START Dataset extract

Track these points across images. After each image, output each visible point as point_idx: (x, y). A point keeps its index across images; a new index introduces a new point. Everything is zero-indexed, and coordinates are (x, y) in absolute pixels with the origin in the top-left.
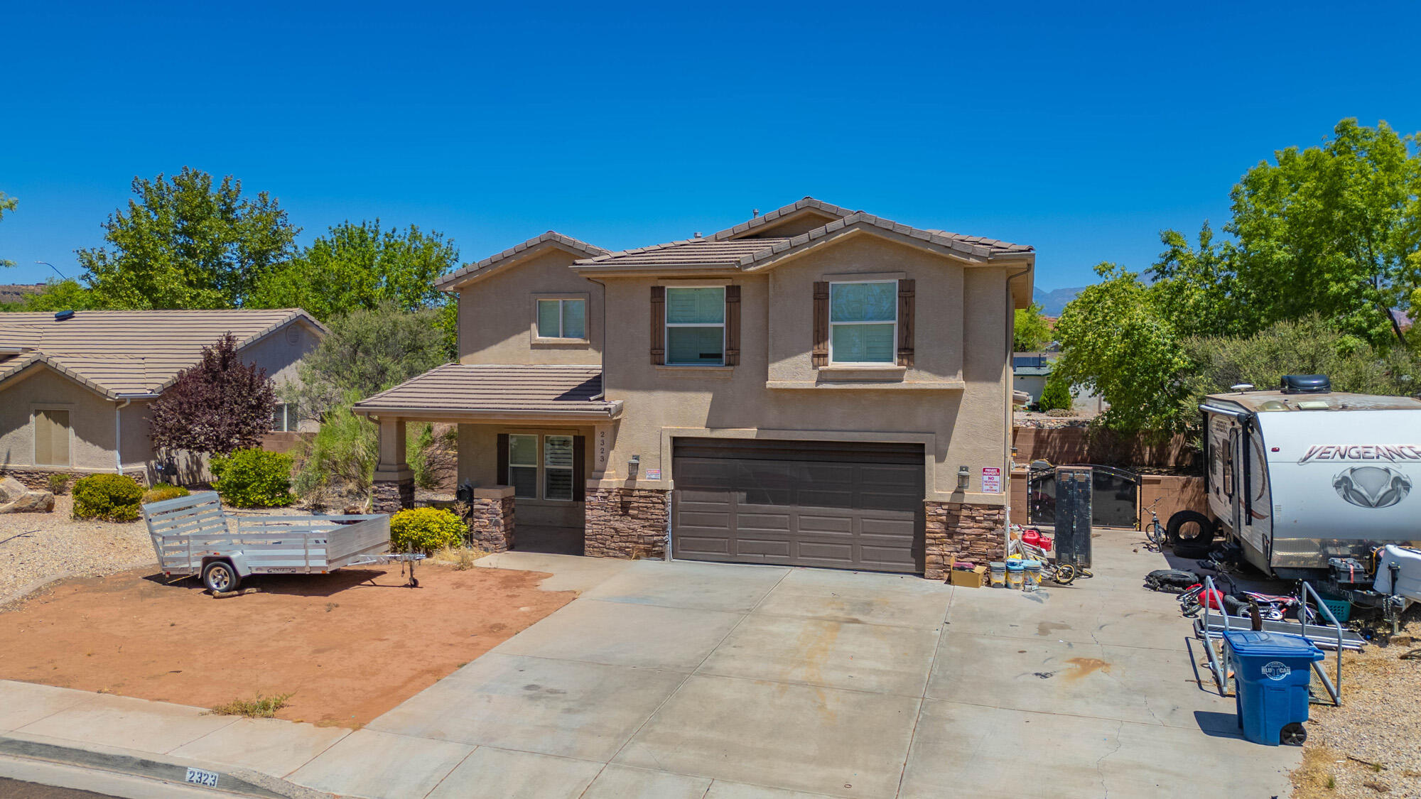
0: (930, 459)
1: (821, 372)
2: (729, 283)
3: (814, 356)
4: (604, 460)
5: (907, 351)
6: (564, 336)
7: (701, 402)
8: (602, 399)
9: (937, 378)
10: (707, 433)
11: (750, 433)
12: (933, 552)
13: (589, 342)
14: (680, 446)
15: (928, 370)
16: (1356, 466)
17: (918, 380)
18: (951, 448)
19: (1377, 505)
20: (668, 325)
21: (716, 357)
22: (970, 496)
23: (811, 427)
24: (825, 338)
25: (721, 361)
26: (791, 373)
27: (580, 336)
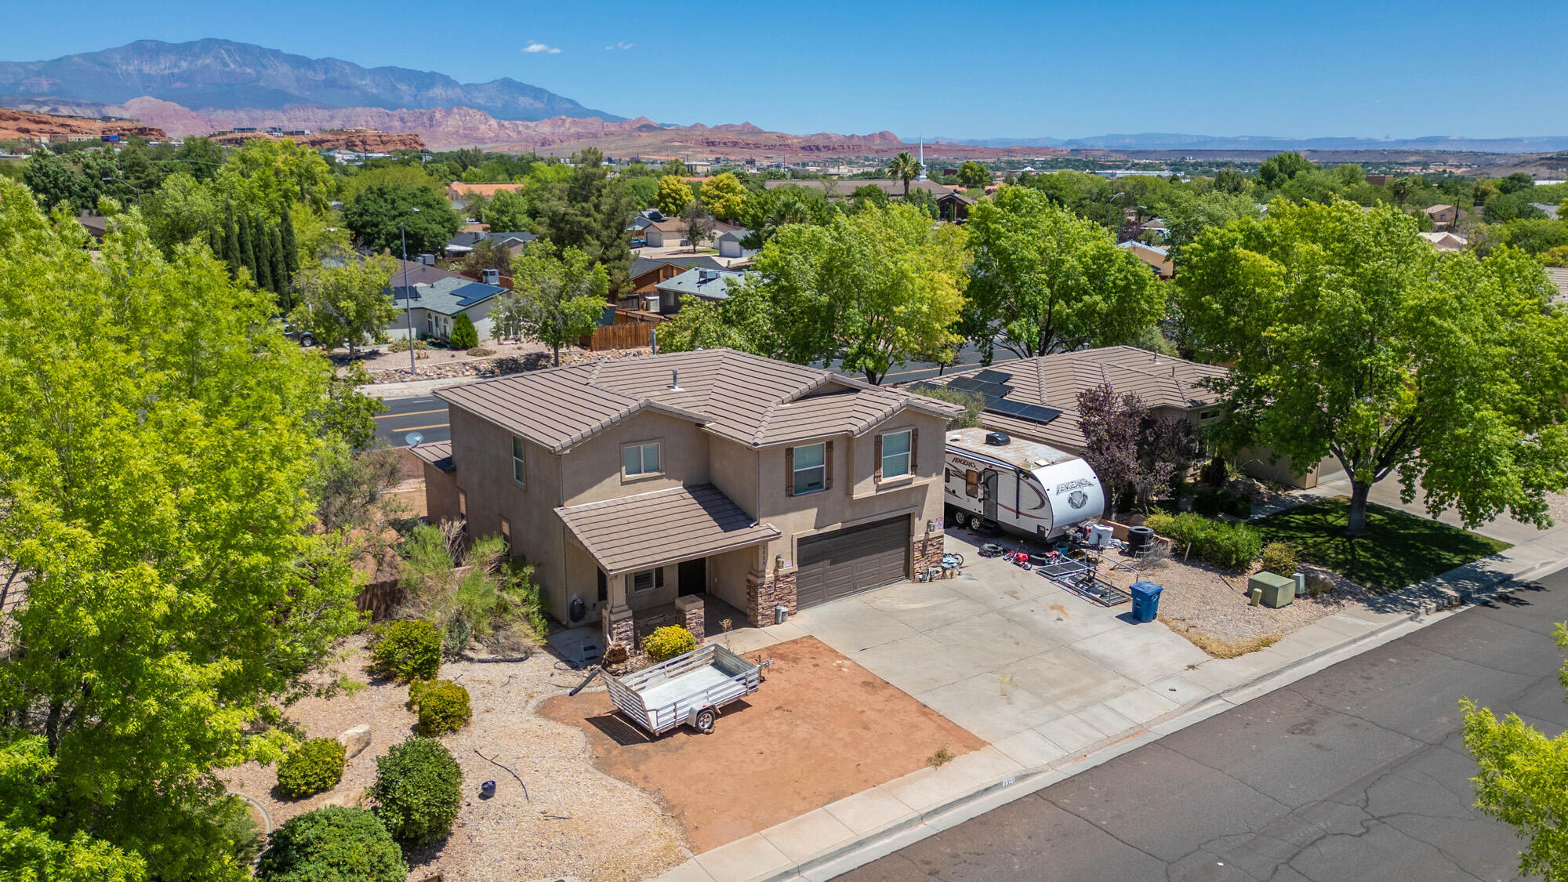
0: (917, 519)
1: (878, 486)
2: (828, 440)
3: (875, 477)
4: (764, 564)
5: (914, 467)
6: (645, 472)
7: (811, 515)
8: (757, 526)
9: (922, 479)
10: (815, 532)
11: (838, 526)
12: (918, 567)
13: (663, 474)
14: (802, 543)
15: (919, 476)
16: (1073, 491)
17: (919, 481)
18: (924, 512)
19: (1080, 507)
20: (795, 471)
21: (815, 485)
22: (930, 534)
24: (880, 467)
25: (822, 487)
26: (864, 489)
27: (657, 470)
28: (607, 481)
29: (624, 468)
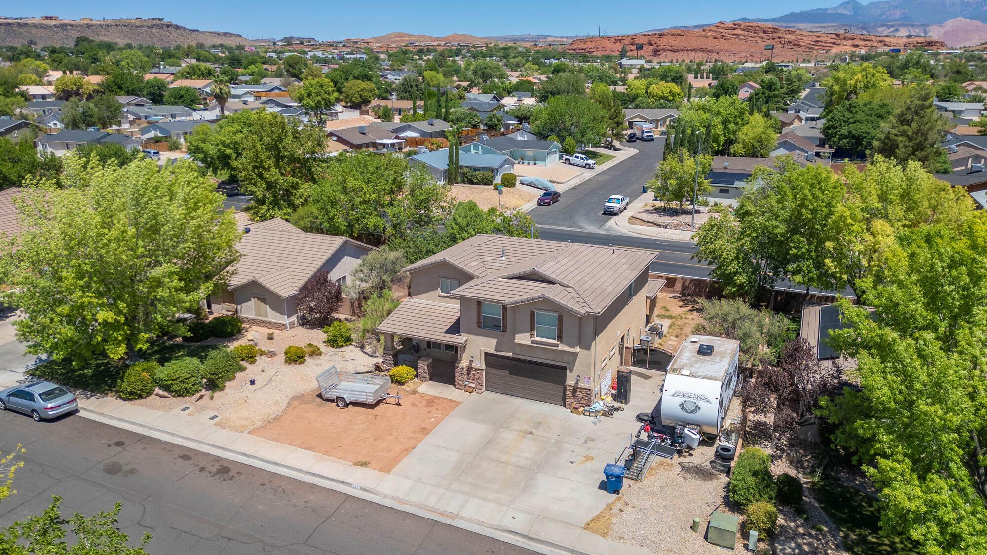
0: (568, 372)
1: (532, 340)
3: (530, 334)
4: (461, 357)
5: (560, 338)
7: (493, 342)
8: (460, 335)
9: (570, 348)
10: (495, 352)
11: (510, 354)
12: (568, 401)
14: (487, 354)
15: (567, 345)
17: (563, 347)
18: (575, 368)
19: (690, 413)
20: (482, 315)
21: (497, 327)
22: (580, 385)
24: (534, 330)
25: (500, 329)
26: (523, 339)
28: (432, 293)
29: (439, 289)
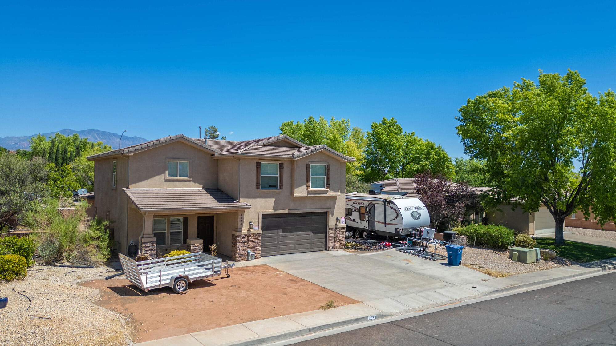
0: (330, 216)
1: (308, 191)
2: (280, 162)
3: (306, 186)
4: (241, 224)
5: (328, 185)
6: (180, 176)
7: (271, 202)
8: (238, 202)
9: (335, 193)
10: (273, 212)
11: (286, 211)
13: (191, 179)
14: (265, 217)
15: (333, 190)
16: (413, 211)
17: (331, 193)
18: (335, 212)
19: (417, 219)
20: (261, 175)
21: (275, 186)
22: (339, 225)
23: (302, 208)
24: (309, 181)
25: (277, 188)
26: (300, 192)
27: (187, 176)
28: (157, 178)
29: (167, 172)
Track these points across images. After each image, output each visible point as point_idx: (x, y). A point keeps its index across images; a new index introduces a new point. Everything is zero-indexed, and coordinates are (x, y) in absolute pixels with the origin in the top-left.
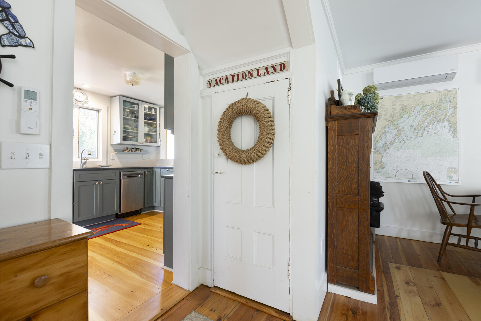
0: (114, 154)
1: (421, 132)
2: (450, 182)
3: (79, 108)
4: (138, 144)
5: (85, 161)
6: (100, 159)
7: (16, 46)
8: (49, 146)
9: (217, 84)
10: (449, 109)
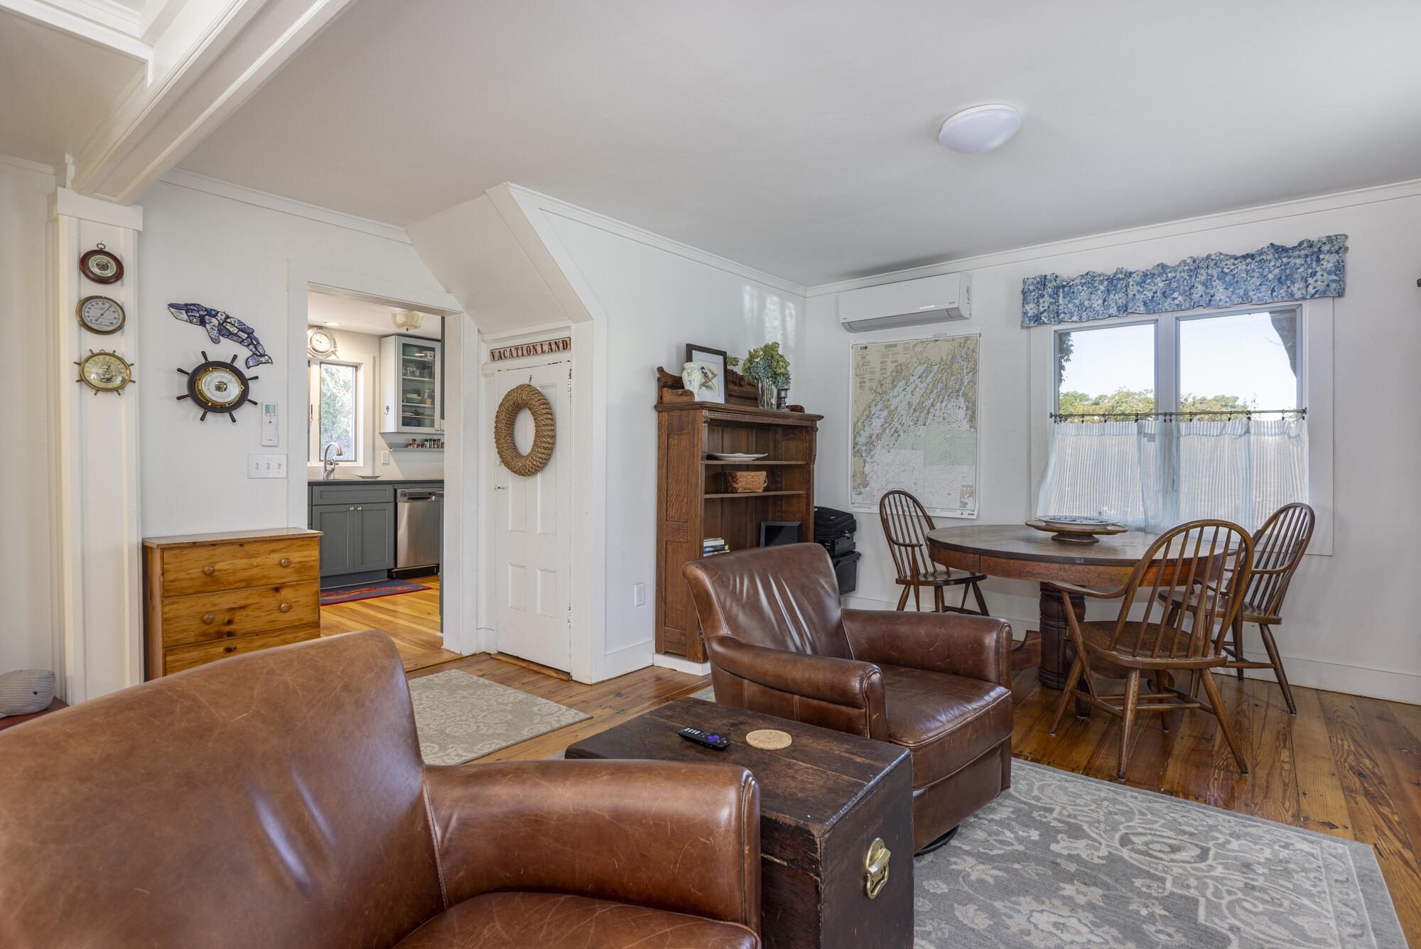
0: (388, 452)
1: (923, 415)
2: (962, 514)
3: (321, 363)
4: (434, 432)
5: (332, 467)
6: (360, 463)
7: (258, 365)
8: (286, 456)
9: (501, 358)
10: (965, 374)
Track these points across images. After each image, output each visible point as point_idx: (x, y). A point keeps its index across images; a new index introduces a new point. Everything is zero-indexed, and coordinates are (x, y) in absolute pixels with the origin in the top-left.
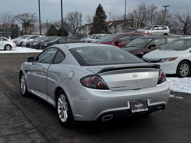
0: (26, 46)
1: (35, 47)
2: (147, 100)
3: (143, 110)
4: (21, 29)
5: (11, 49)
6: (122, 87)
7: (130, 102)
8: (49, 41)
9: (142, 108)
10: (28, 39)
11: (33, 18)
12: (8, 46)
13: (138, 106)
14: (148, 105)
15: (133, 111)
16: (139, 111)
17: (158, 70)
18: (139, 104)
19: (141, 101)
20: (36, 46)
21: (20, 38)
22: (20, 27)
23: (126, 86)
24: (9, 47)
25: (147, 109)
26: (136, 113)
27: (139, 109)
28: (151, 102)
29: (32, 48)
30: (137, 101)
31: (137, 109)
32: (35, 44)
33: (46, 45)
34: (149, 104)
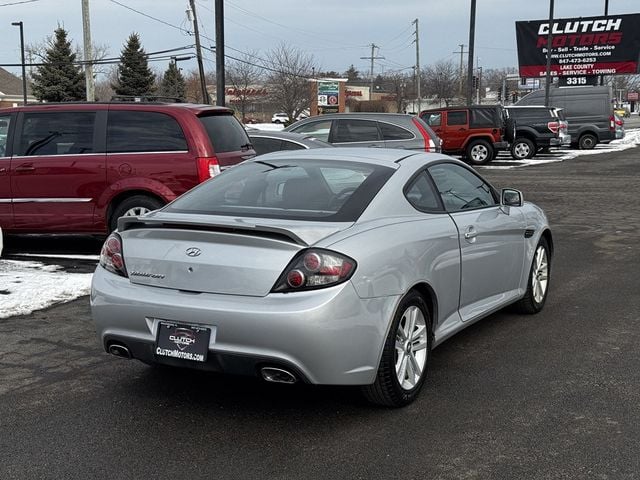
2: (209, 330)
3: (188, 356)
7: (160, 325)
9: (188, 349)
13: (178, 341)
14: (210, 347)
15: (159, 352)
16: (175, 354)
18: (184, 335)
19: (189, 327)
23: (163, 277)
25: (201, 358)
26: (166, 357)
27: (177, 349)
34: (214, 345)
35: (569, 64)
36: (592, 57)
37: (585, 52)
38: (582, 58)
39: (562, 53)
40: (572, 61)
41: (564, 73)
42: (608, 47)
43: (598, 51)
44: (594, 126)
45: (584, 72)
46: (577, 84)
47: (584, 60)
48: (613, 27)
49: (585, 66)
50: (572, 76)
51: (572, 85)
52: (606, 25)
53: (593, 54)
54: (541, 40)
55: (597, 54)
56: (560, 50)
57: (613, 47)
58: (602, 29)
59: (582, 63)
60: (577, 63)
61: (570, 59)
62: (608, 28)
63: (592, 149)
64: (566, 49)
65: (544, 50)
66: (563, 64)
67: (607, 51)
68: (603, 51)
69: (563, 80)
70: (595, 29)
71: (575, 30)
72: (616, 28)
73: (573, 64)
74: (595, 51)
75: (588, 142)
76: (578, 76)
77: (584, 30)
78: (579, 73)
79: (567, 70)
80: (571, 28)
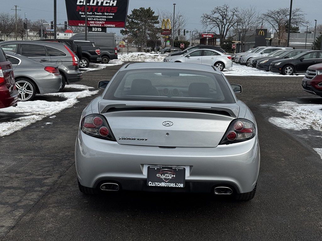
0: (252, 65)
1: (262, 67)
2: (184, 169)
3: (172, 185)
4: (272, 36)
5: (223, 69)
6: (138, 139)
7: (149, 168)
8: (288, 57)
9: (171, 181)
10: (261, 53)
11: (295, 17)
12: (219, 65)
13: (163, 177)
14: (186, 178)
15: (150, 184)
16: (163, 184)
17: (231, 119)
18: (167, 173)
19: (171, 168)
20: (265, 65)
21: (251, 51)
22: (270, 33)
23: (146, 140)
24: (221, 66)
25: (182, 185)
26: (156, 187)
27: (163, 181)
28: (192, 174)
29: (257, 68)
30: (163, 168)
31: (161, 180)
32: (263, 62)
33: (279, 63)
35: (93, 21)
36: (104, 18)
37: (100, 15)
38: (99, 18)
39: (89, 15)
40: (94, 19)
41: (91, 25)
42: (111, 14)
43: (107, 16)
44: (108, 52)
45: (100, 25)
46: (97, 31)
47: (100, 19)
48: (113, 4)
49: (101, 22)
50: (95, 27)
51: (95, 31)
52: (109, 3)
53: (104, 17)
54: (78, 8)
55: (106, 17)
56: (88, 13)
57: (113, 14)
58: (108, 4)
59: (99, 21)
60: (97, 21)
61: (93, 18)
62: (111, 5)
63: (107, 63)
64: (91, 13)
65: (80, 13)
66: (90, 21)
67: (111, 15)
68: (109, 15)
69: (90, 28)
70: (104, 4)
71: (95, 4)
72: (115, 5)
73: (95, 21)
74: (105, 15)
75: (105, 60)
76: (97, 27)
77: (99, 4)
78: (98, 25)
79: (92, 24)
80: (93, 3)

END Dataset extract

- What the task asks:
Transcribe, word for word, only the material from its opening line through the line containing "15: (928, 370)", both ends included, and omit the pictures.

- Answer to this task:
Track these points across images. After each image, output each visible point as point_idx: (x, y). A point keeps its index across images; a new index introduces a new point. Everything is zero-indexed, and coordinates are (x, y) in absolute pixels with the origin in the top-left.
0: (930, 459)
1: (821, 372)
2: (729, 283)
3: (814, 356)
4: (604, 460)
5: (907, 351)
6: (564, 336)
7: (701, 402)
8: (602, 399)
9: (937, 378)
10: (707, 433)
11: (750, 433)
12: (933, 552)
13: (589, 342)
14: (680, 446)
15: (928, 370)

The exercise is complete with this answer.